* **PROVIDED MATERIAL**
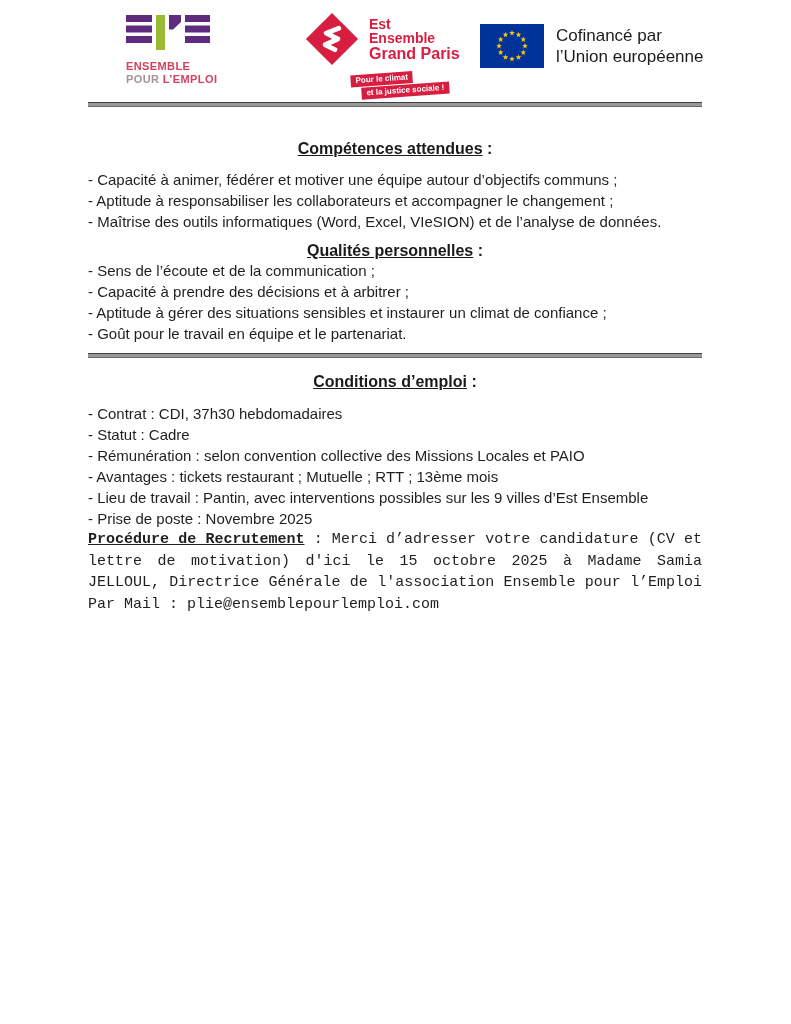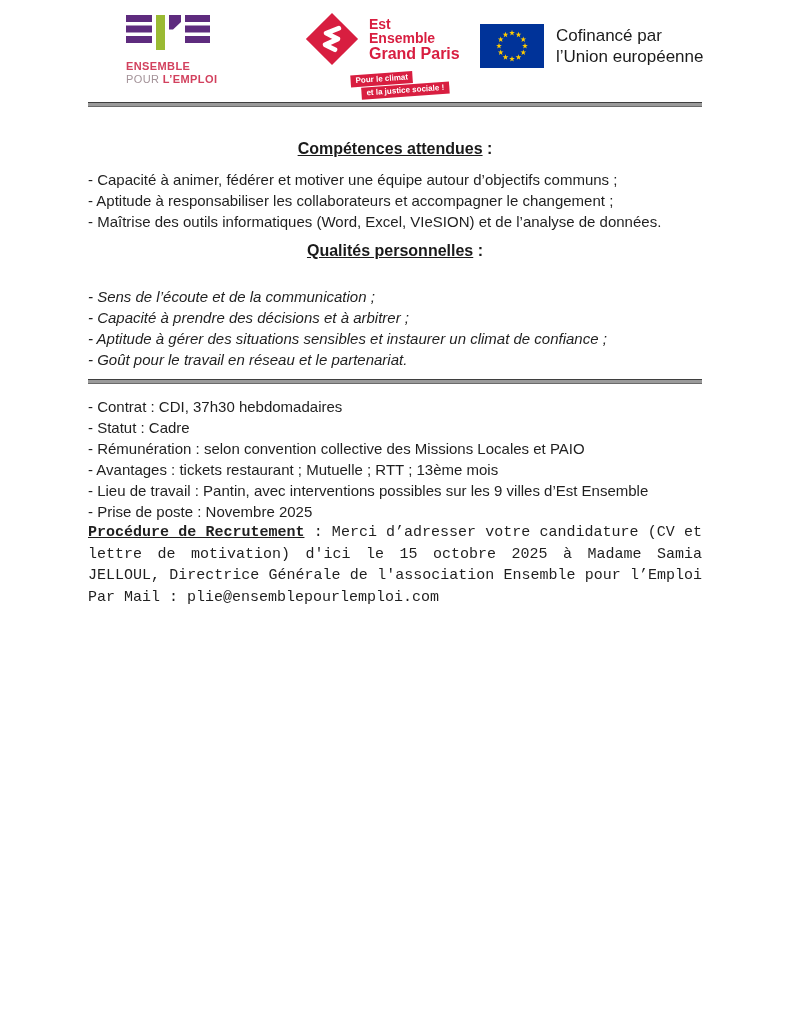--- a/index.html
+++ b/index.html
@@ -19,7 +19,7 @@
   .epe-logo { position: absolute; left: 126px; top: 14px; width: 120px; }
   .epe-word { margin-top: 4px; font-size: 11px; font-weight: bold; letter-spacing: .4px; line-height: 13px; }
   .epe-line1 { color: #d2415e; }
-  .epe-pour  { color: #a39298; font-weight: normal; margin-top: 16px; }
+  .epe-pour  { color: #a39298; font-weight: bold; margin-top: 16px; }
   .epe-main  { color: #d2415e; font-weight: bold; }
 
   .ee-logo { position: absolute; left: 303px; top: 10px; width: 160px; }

* **TASK INSTRUCTIONS**
What are the lines from the one containing "#a39298; font-weight: normal;" to the end of the material above? Return them exactly, and only them.

* **TASK RESULT**
-  .epe-pour  { color: #a39298; font-weight: normal; margin-top: 16px; }
+  .epe-pour  { color: #a39298; font-weight: bold; margin-top: 16px; }
   .epe-main  { color: #d2415e; font-weight: bold; }
 
   .ee-logo { position: absolute; left: 303px; top: 10px; width: 160px; }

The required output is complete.